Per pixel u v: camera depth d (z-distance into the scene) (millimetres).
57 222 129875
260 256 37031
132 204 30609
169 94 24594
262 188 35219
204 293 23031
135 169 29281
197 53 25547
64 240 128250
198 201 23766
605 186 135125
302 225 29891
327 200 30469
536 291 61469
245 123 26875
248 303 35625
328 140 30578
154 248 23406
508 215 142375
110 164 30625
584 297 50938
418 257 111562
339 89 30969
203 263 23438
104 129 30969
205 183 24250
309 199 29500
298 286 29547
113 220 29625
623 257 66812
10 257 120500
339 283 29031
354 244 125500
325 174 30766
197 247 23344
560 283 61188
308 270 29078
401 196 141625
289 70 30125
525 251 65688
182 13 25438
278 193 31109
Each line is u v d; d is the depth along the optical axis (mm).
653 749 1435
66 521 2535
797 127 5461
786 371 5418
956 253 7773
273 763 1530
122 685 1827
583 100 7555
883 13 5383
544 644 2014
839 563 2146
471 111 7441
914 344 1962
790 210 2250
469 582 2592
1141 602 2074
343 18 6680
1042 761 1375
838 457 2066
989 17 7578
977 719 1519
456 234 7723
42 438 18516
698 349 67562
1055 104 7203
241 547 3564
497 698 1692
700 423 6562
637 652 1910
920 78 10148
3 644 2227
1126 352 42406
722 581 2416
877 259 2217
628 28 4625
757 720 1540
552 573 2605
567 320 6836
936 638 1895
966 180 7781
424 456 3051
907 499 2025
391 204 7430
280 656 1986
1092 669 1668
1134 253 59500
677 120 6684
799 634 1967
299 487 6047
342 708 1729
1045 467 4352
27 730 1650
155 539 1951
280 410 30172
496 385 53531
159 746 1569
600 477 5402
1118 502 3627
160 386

--

→ Task brief: Retype exactly the line with "989 17 7578" and each line after it until the records end, and include no other line.

→ Solution to this exercise:
989 17 7578
977 719 1519
456 234 7723
42 438 18516
698 349 67562
1055 104 7203
241 547 3564
497 698 1692
700 423 6562
637 652 1910
920 78 10148
3 644 2227
1126 352 42406
722 581 2416
877 259 2217
628 28 4625
757 720 1540
552 573 2605
567 320 6836
936 638 1895
966 180 7781
424 456 3051
907 499 2025
391 204 7430
280 656 1986
1092 669 1668
1134 253 59500
677 120 6684
799 634 1967
299 487 6047
342 708 1729
1045 467 4352
27 730 1650
155 539 1951
280 410 30172
496 385 53531
159 746 1569
600 477 5402
1118 502 3627
160 386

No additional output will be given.